There are numerous smaller watersheds in addition to the big three. Almost all of them face issues. Sometimes the cause is relatively easy to diagnose. A few years ago, a problem with persistent high levels of bacteria in one of the smaller creeks in western Malibu was traced to a property where manure from horses was being dumped into a small stream.
Sometimes the contamination is systemic, or ‘non source point.” Ramirez Creek, a 3,350-acre “subwatershed” in Malibu, and Marie Canyon, part of the 4,300-acre Corral Canyon subwatershed, experienced years of failing water quality grades. The issue was successfully addressed at both locations with costly but efficient filtration systems that clean the water before it flows into the ocean.
Although water quality at the beach has improved, almost every creek and stream in the Santa Monica Mountains, large or small, is contaminated with waterborne organisms that can pose a serious health threat not just to humans but also to animals. Contaminated water is potentially deadly for wildlife, including several highly endangered species. Water quality issues have put Western pond turtles, California newts, and the critically endangered Southern steelhead trout at increased risk of extinction, a situation that is exacerbated by climate change.

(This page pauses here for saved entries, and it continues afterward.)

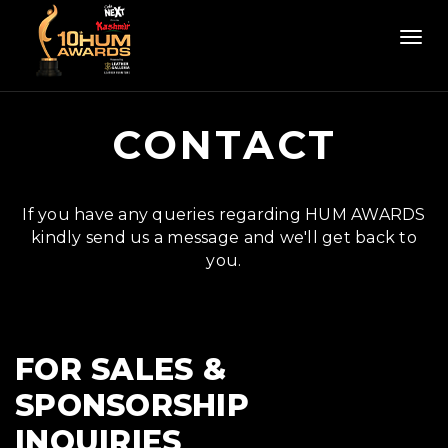
Togg
navi
CONTACT
If you have any queries regarding HUM AWARDS
kindly send us a message and we'll get back to
you.
FOR SALES &
SPONSORSHIP
INQUIRIES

Topanga residents can help by making sure runoff doesn’t end up in the watershed. Common contaminants include fertilizer, dog waste, pool chemicals, soap, antifreeze, motor oil, construction debris, and seepage from failing septic systems. The ongoing drought makes the surface water, from deep pools in Topanga Creek to the smallest natural springs and seeps— even more essential than usual for wildlife. Water is a gift, one we haven’t always treated with the reverence it deserves.